Entretien avec Céline Méchain, managing director en charge de la couverture des fonds de capital-investissement, Goldman Sachs
Décideurs. Comment expliquer l’afflux de capital vers le marché du private equity ?
Céline Méchain.
Le private equity reste une classe d’actifs qui assure des rendements élevés sur le long terme. Dans un contexte de taux directeurs durablement bas, les investisseurs sont obligés de prendre plus de risque pour trouver des placements qui peuvent rapporter plus. Le private equity offre une alternative attractive aux marchés publics. Avec des taux de rendement nets qui restent proches de 18 %, le capital-investissement a de beaux jours devant lui.

Décideurs. Combien de temps les taux peuvent rester aussi bas ?
C. M.
Tout va dépendre des politiques monétaires des différentes banques centrales qui ont renouvelé leur décision début septembre de maintenir durablement des taux directeurs bas pour permettre la relance économique. Pour les grands gestionnaires de capitaux, cette situation est difficile car elle met beaucoup de pression sur leur gestion actifs/passifs. Il en va de même pour les acteurs du capital-investissement car le coût de la dette et la liquidité importante des financements disponibles se traduisent par des niveaux de valorisation élevés dans un contexte où il y a peu de dossiers de qualité.

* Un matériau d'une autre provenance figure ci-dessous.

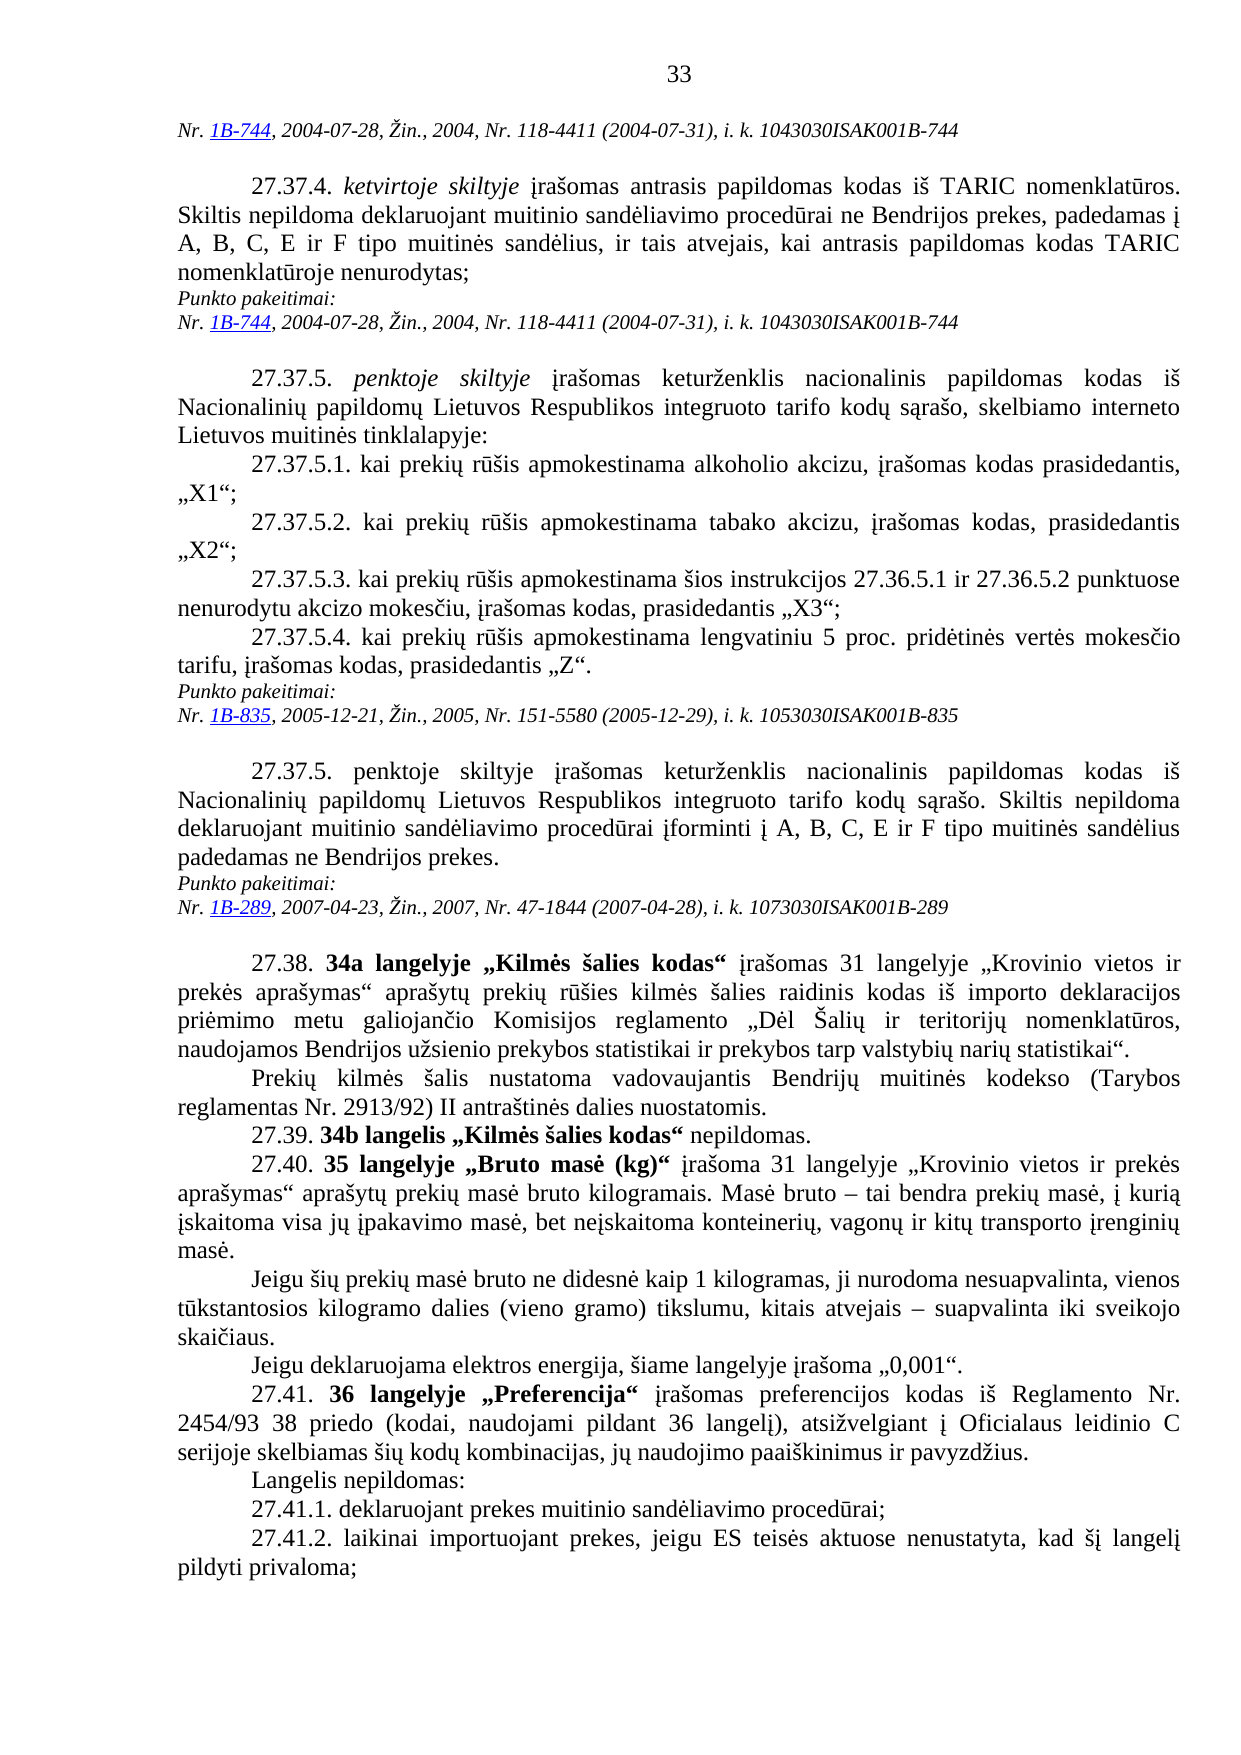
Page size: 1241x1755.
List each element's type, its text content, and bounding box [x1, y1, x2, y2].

text Punkto pakeitimai: [177, 679, 1181, 703]
text 27.37.5.1. kai prekių rūšis apmokestinama alkoholio akcizu, įrašomas kodas prasidedantis, „X1“; [177, 449, 1181, 507]
text 27.38. 34a langelyje „Kilmės šalies kodas“ įrašomas 31 langelyje „Krovinio vietos ir prekės aprašymas“ aprašytų prekių rūšies kilmės šalies raidinis kodas iš importo deklaracijos priėmimo metu galiojančio Komisijos reglamento „Dėl Šalių ir teritorijų nomenklatūros, naudojamos Bendrijos užsienio prekybos statistikai ir prekybos tarp valstybių narių statistikai“. [177, 948, 1181, 1063]
text 27.40. 35 langelyje „Bruto masė (kg)“ įrašoma 31 langelyje „Krovinio vietos ir prekės aprašymas“ aprašytų prekių masė bruto kilogramais. Masė bruto – tai bendra prekių masė, į kurią įskaitoma visa jų įpakavimo masė, bet neįskaitoma konteinerių, vagonų ir kitų transporto įrenginių masė. [177, 1149, 1181, 1264]
text 27.37.5.3. kai prekių rūšis apmokestinama šios instrukcijos 27.36.5.1 ir 27.36.5.2 punktuose nenurodytu akcizo mokesčiu, įrašomas kodas, prasidedantis „X3“; [177, 564, 1181, 622]
text Nr. 1B-744, 2004-07-28, Žin., 2004, Nr. 118-4411 (2004-07-31), i. k. 1043030ISAK001B-744 [177, 118, 1181, 142]
text Nr. 1B-835, 2005-12-21, Žin., 2005, Nr. 151-5580 (2005-12-29), i. k. 1053030ISAK001B-835 [177, 703, 1181, 727]
text Nr. 1B-289, 2007-04-23, Žin., 2007, Nr. 47-1844 (2007-04-28), i. k. 1073030ISAK001B-289 [177, 895, 1181, 919]
text 27.39. 34b langelis „Kilmės šalies kodas“ nepildomas. [177, 1120, 1181, 1149]
text Punkto pakeitimai: [177, 871, 1181, 895]
text Jeigu šių prekių masė bruto ne didesnė kaip 1 kilogramas, ji nurodoma nesuapvalinta, vienos tūkstantosios kilogramo dalies (vieno gramo) tikslumu, kitais atvejais – suapvalinta iki sveikojo skaičiaus. [177, 1264, 1181, 1350]
text 27.37.5. penktoje skiltyje įrašomas keturženklis nacionalinis papildomas kodas iš Nacionalinių papildomų Lietuvos Respublikos integruoto tarifo kodų sąrašo. Skiltis nepildoma deklaruojant muitinio sandėliavimo procedūrai įforminti į A, B, C, E ir F tipo muitinės sandėlius padedamas ne Bendrijos prekes. [177, 756, 1181, 871]
text 27.37.5.2. kai prekių rūšis apmokestinama tabako akcizu, įrašomas kodas, prasidedantis „X2“; [177, 507, 1181, 564]
text Jeigu deklaruojama elektros energija, šiame langelyje įrašoma „0,001“. [177, 1350, 1181, 1379]
text 27.37.5.4. kai prekių rūšis apmokestinama lengvatiniu 5 proc. pridėtinės vertės mokesčio tarifu, įrašomas kodas, prasidedantis „Z“. [177, 622, 1181, 679]
text 27.37.4. ketvirtoje skiltyje įrašomas antrasis papildomas kodas iš TARIC nomenklatūros. Skiltis nepildoma deklaruojant muitinio sandėliavimo procedūrai ne Bendrijos prekes, padedamas į A, B, C, E ir F tipo muitinės sandėlius, ir tais atvejais, kai antrasis papildomas kodas TARIC nomenklatūroje nenurodytas; [177, 171, 1181, 286]
text 27.41.1. deklaruojant prekes muitinio sandėliavimo procedūrai; [177, 1494, 1181, 1523]
text 27.41. 36 langelyje „Preferencija“ įrašomas preferencijos kodas iš Reglamento Nr. 2454/93 38 priedo (kodai, naudojami pildant 36 langelį), atsižvelgiant į Oficialaus leidinio C serijoje skelbiamas šių kodų kombinacijas, jų naudojimo paaiškinimus ir pavyzdžius. [177, 1379, 1181, 1465]
text 27.41.2. laikinai importuojant prekes, jeigu ES teisės aktuose nenustatyta, kad šį langelį pildyti privaloma; [177, 1523, 1181, 1580]
text Prekių kilmės šalis nustatoma vadovaujantis Bendrijų muitinės kodekso (Tarybos reglamentas Nr. 2913/92) II antraštinės dalies nuostatomis. [177, 1063, 1181, 1120]
text Punkto pakeitimai: [177, 286, 1181, 310]
text Nr. 1B-744, 2004-07-28, Žin., 2004, Nr. 118-4411 (2004-07-31), i. k. 1043030ISAK001B-744 [177, 310, 1181, 334]
text 27.37.5. penktoje skiltyje įrašomas keturženklis nacionalinis papildomas kodas iš Nacionalinių papildomų Lietuvos Respublikos integruoto tarifo kodų sąrašo, skelbiamo interneto Lietuvos muitinės tinklalapyje: [177, 363, 1181, 449]
text Langelis nepildomas: [177, 1465, 1181, 1494]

« Le ratio capital/dette devrait atteindre 39 % en 2014 »

Décideurs. Concilier taux bas et croissance faible, est-ce une solution soutenable à long terme ?
C. M.
Si l’on prend une photo du marché actuel, l’environnement est très bon : les marchés de crédit sont très porteurs, le high yield est un produit qui s’est durablement implanté en Europe, les volumes de M&A sont élevés et les introductions en Bourse continuent d’animer le marché. Lors des neuf premiers mois de 2014, il y a eu 140 opérations d’IPO et Goldman Sachs a participé à environ la moitié. Une douzaine d’introductions devraient encore voir le jour d’ici la fin de l’année. Pour autant, l’équilibre reste fragile : les risques géopolitiques en Ukraine et au Moyen-Orient ainsi que les performances macroéconomiques de l’Europe font peser un risque sur cette reprise, ce qui pourrait entraîner une correction tant sur les marchés de crédit que les marchés boursiers malgré leur profondeur et leur liquidité.

Décideurs. Selon vous, qu’est-ce qui freine la reprise du capital-investissement ?
C. M.
Il n’y a pas eu de véritable correction des multiples de valorisation payés par les fonds de capital-investissement lors de la crise. Même si la dette est plus abondante et moins chère, les valorisations demeurent élevées. Avant la crise, en 2007, le ratio moyen de valeur d’entreprise sur Ebidta pour les sociétés sous LBO était de 9,7x. Depuis, son niveau le plus bas (en 2011) n’a atteint que 8,8x. Sur les neuf premiers mois de l’année 2014, il s’élève à 9,1x. Il est donc resté relativement stable au fil du temps. Pour comparaison, le même ratio appliqué aux sociétés du DJ Stoxx 600 est passé de 9,8x en 2007 à 6,6x en 2008 et à 10,5x aujourd’hui.

Décideurs. Et en ce qui concerne le ratio capital/dette, a-t-on observé une correction ?
C.M.
Oui. D’un côté, les montants de levier d’endettement ont diminué et de l’autre la part d’equity demandée a augmenté. Ainsi, en 2007, le ratio dette/equity était, en Europe, de 34 %. Il a atteint 54 % en 2009 et 2012, avant de baisser de nouveau en 2013 à 39 %. Il s’est stabilisé à ce niveau moyen en 2014.